HIV is the virus which causes Acquired Immune Deficiency Syndrome, or AIDS. HIV kills or impairs cells of the immune system, destroying the body's ability to fight infection.
Currently the WHO estimated that 25.5 million adults and 2.4 million children in the world were living with HIV, Lazzari said. Of this total, 19 million cases were in sub-Saharan Africa, five million in South and Southeast Asia and 1.6 million in Latin America.
But proven high-risk sexual behaviour in Asian countries, coupled with a much larger population than in Africa, meant the WHO expected an HIV explosion in the region.
"Although HIV was introduced much later in Asia than in the rest of the world...the WHO estimates that while the annual number of HIV infections will peak in Africa by 1995-6, infections in Asia will continue to increase well into early next century," Lazzrai said.
If the current trends continued, the total of HIV cases in Asia by 2000 could reach 8-10 million, he added.

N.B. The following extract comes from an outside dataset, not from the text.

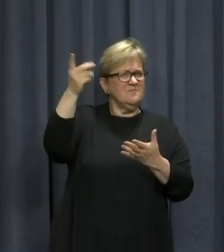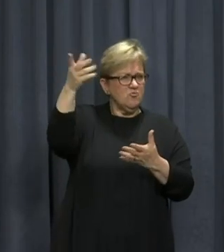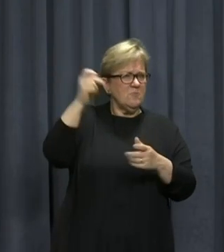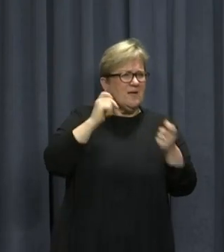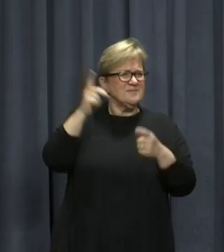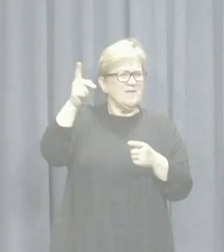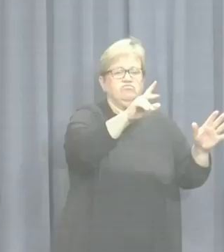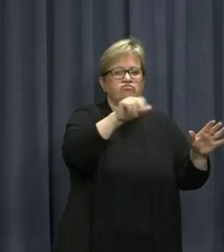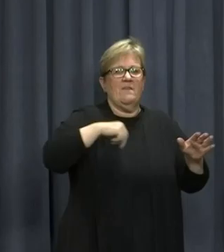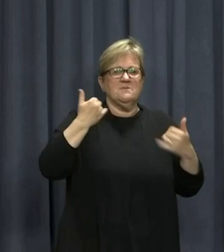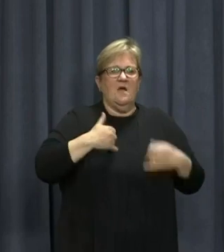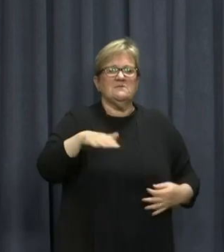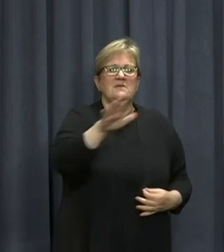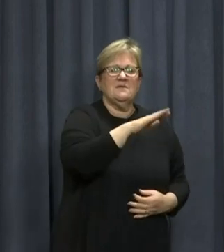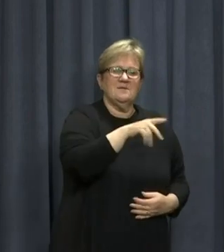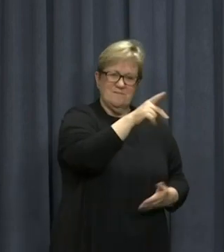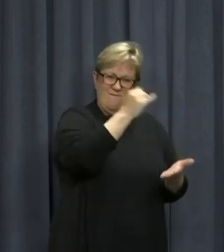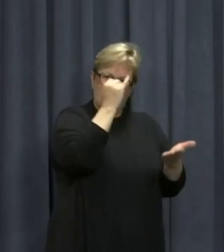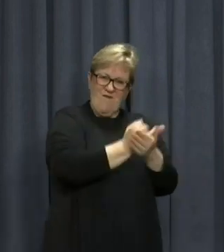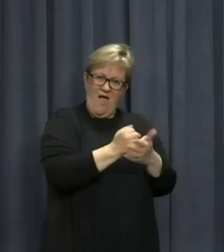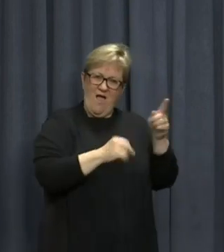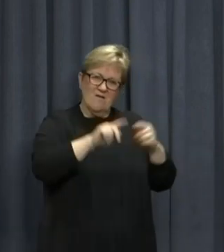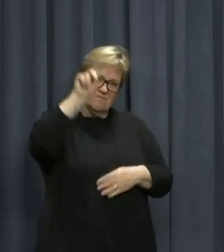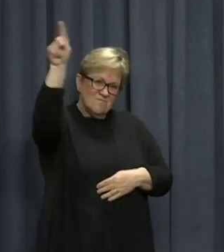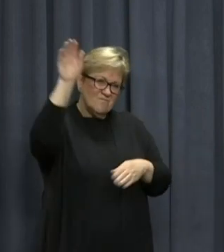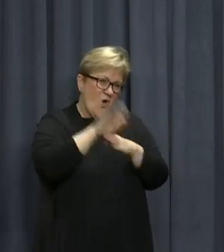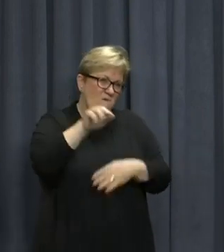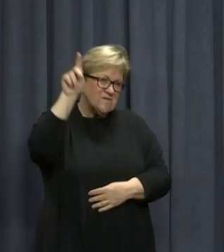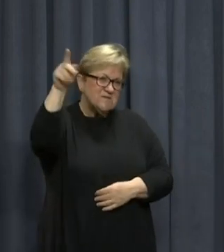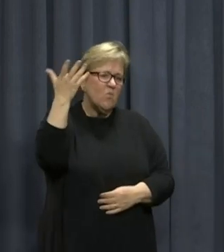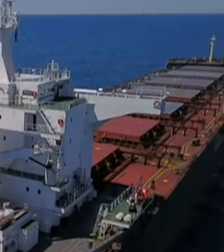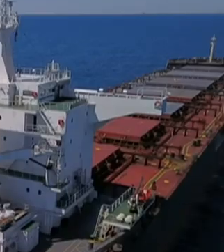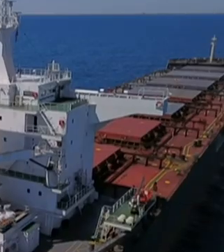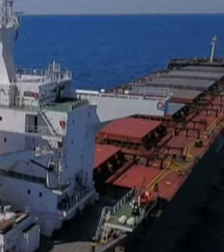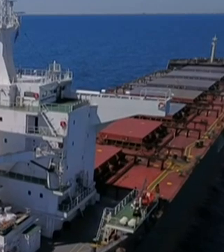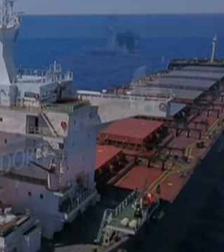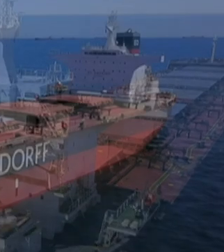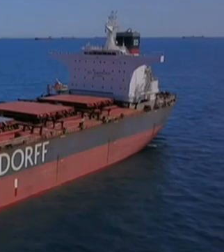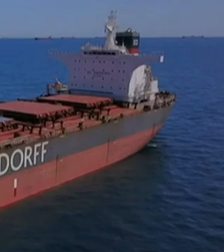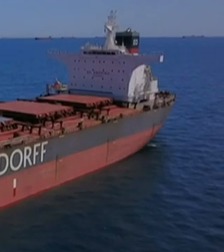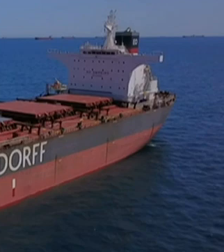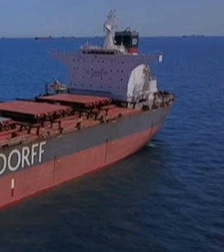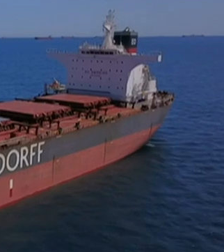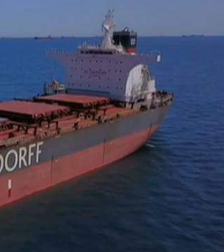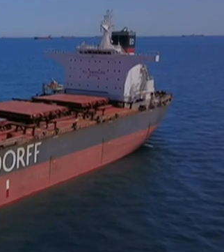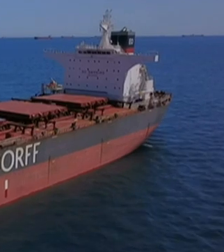people going to see there was a failure at the other end where the ship came from. Emily Evans, Sky News, Perth.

India alone was expected to have five million cases by 2000, making it the world's most infected country, Lazzrai said.
Official tallies of HIV/AIDS in the region were much lower than the WHO's estimates, a divergence which Lazzrai put down to under-diagnosis and incomplete reporting.

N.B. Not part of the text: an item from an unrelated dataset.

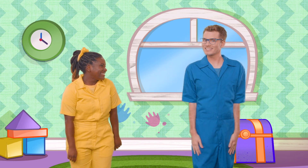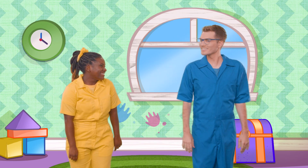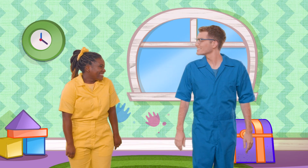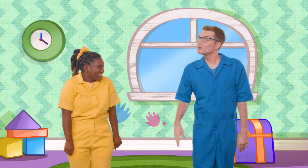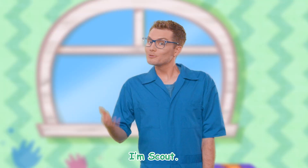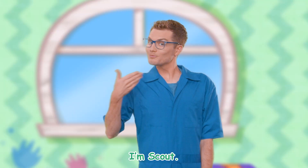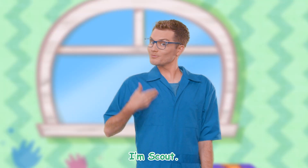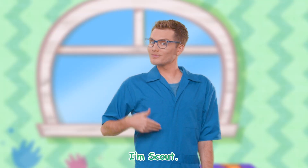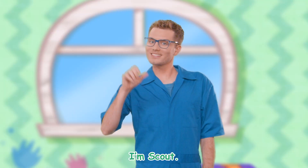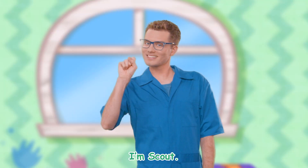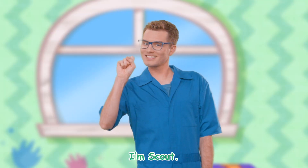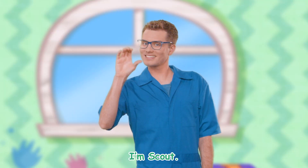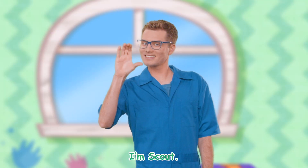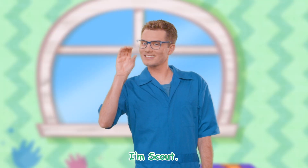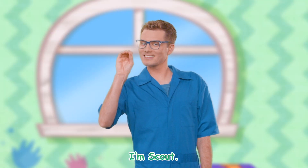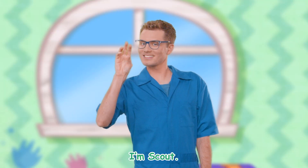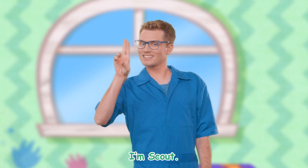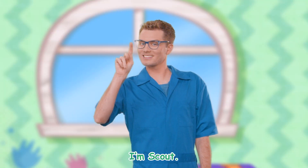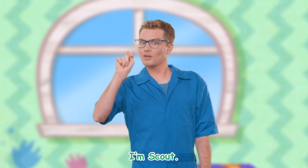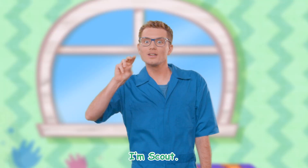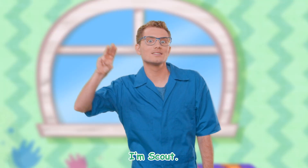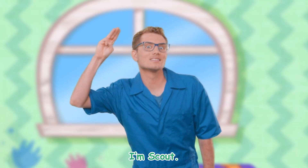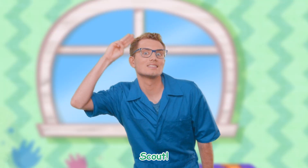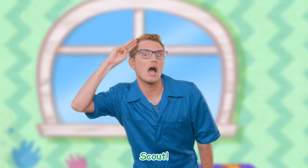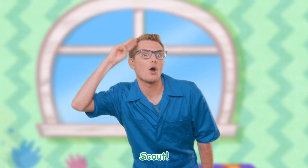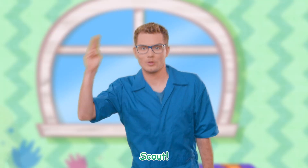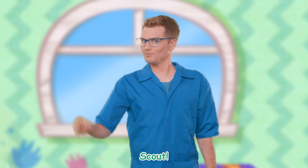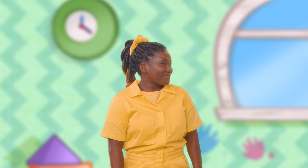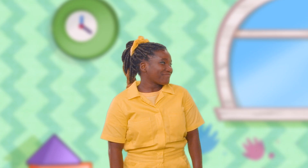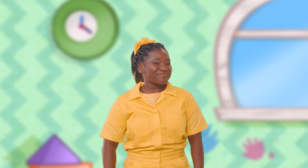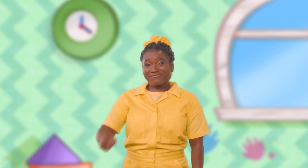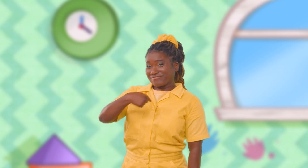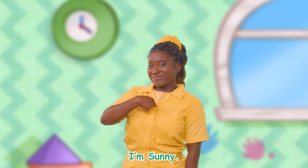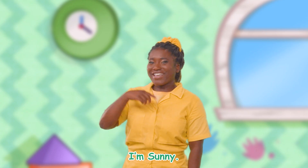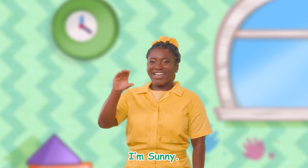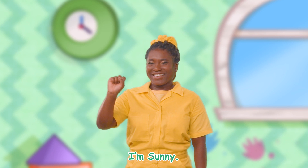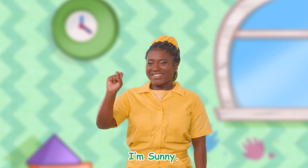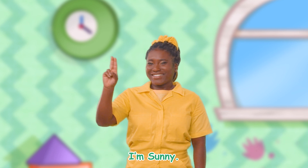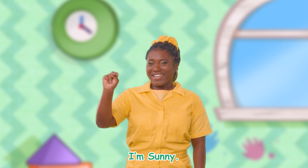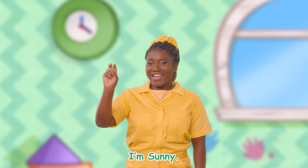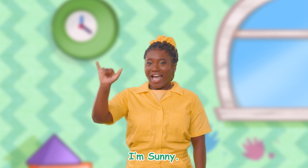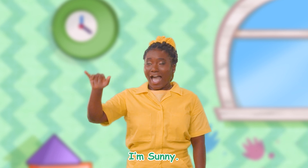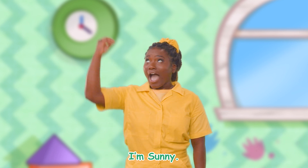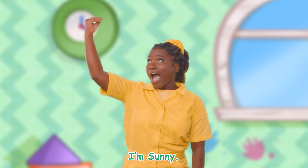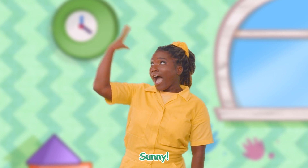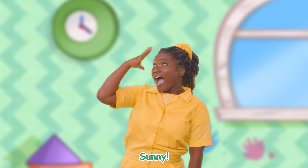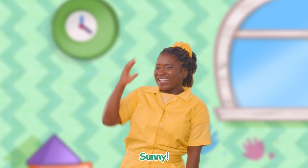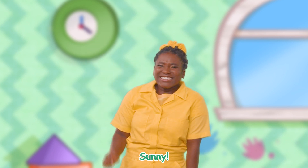I'm Scout. Scout! I'm Sunny. Sunny!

"The current (WHO) estimate of more than five million HIV infections in Southeast Asia is nearly 18 percent of the global total, while the proportion of reported AIDS cases is less than two percent," he said.
Lazzari said the average time for HIV to develop into full-blown AIDS was around 10 years. This would lead to increased health costs in the region and create a separate problem for health insurers.
"Life insurance premiums are bound to rise with the increasing number of deaths from AIDS," he said.
The cost of treating those suffering from full-blown AIDS could also be very steep, he added.
Estimated lifetime treatment costs of an HIV-infected person in Thailand could be anywhere between $5,000 and $8,000, Lazzari said. New AIDS-combating drugs, such as protease inhibitors, could cost as much as $15,000 to $20,000 a year.
Sivam Subramaniam, editor of the Asia Insurance Review who organised the conference, said these costs created a huge problem for insurance companies operating in the region.
"Insurance companies have to take safety measures to protect against AIDS, but they must balance this with sensitivity," Sivam said, adding that there was a limit to how far insurers could intrude into someone's personal sexual behaviour.
But Lazzari said that in Asia, people who held insurance policies were normally from rich sectors of society which were not necessarily the groups most at risk from HIV infection.
"Not many people have private insurance in Indonesia. Those that do won't be the most at risk to HIV," he said.